● **What to work on**
Rewrite the text on the Cowshed spa starting at "Cowshed spa, Primrose Hill" and ending at "weekend away, too.", replacing "day spas" with "local spas".

Top of Source passage

Cowshed spa, Primrose Hill

As you may know, I am a huge fan of spa breaks – scheduled time to relax, rest and recuperate before heading back into the real world. However, sadly it’s not always possible to take off so much time for some R&R. We all need something that will do the trick and fit into your life. This is where day spas and treatment rooms come in. They’re aid out for maximum relaxation, but without demanding a full day to experience everything – and without the price tag of a full weekend away, too.

I headed to the Cowshed spa on a Thursday evening after work, excited by the prospect of a relaxing evening of ‘me time’. Cowshed has spas in Soho, Shoreditch and Primrose Hill, meaning that for Londoners, there’s always something nearby. I would recommend their Primrose Hill branch though, as it’s reported to be the most aesthetic (I can confirm that it was super cosy and pretty this Christmas time!). Upstairs in the spa is a café, and next door was the manicure and pedicure room – although I didn’t use them I imagine they’re perfect for spending time with friends or mother-daughter time over a mani/pedi.

Bottom of Source passage
Top of Provided information

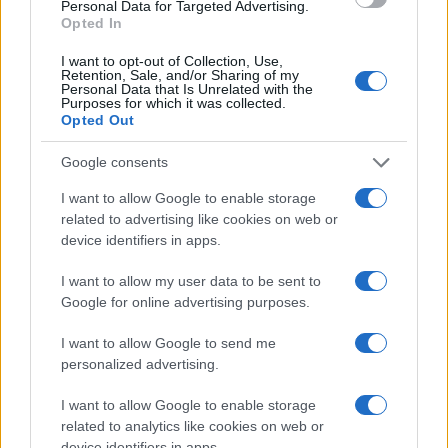
Personal Data for Targeted Advertising.
Opted In
I want to opt-out of Collection, Use,
Ο Πούτιν κάνει ανασχηματισμό των
Retention, Sale, and/or Sharing of my
Personal Data that Is Unrelated with the
Στρατηγών του λόγω Ουκρανίας
Purposes for which it was collected.
Opted Out
17:00
Google consents
I want to allow Google to enable storage
related to advertising like cookies on web or
ΣΑΝ ΣΗΜΕΡΑ – 7 Αυγούστου 322 π.Χ. :
device identifiers in apps.
Μάχη της Κραννώνας
I want to allow my user data to be sent to
Google for online advertising purposes.
16:01
I want to allow Google to send me
personalized advertising.
Βόρεια Κορέα: Νέα εκτόξευση
I want to allow Google to enable storage
βαλλιστικού πυραύλου πριν από τις
related to analytics like cookies on web or
ασκήσεις ΗΠΑ–Νότιας Κορέας
device identifiers in apps.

Bottom of Provided information

● **Result of this exercise**
Cowshed spa, Primrose Hill

As you may know, I am a huge fan of spa breaks – scheduled time to relax, rest and recuperate before heading back into the real world. However, sadly it’s not always possible to take off so much time for some R&R. We all need something that will do the trick and fit into your life. This is where local spas and treatment rooms come in. They’re aid out for maximum relaxation, but without demanding a full day to experience everything – and without the price tag of a full weekend away, too.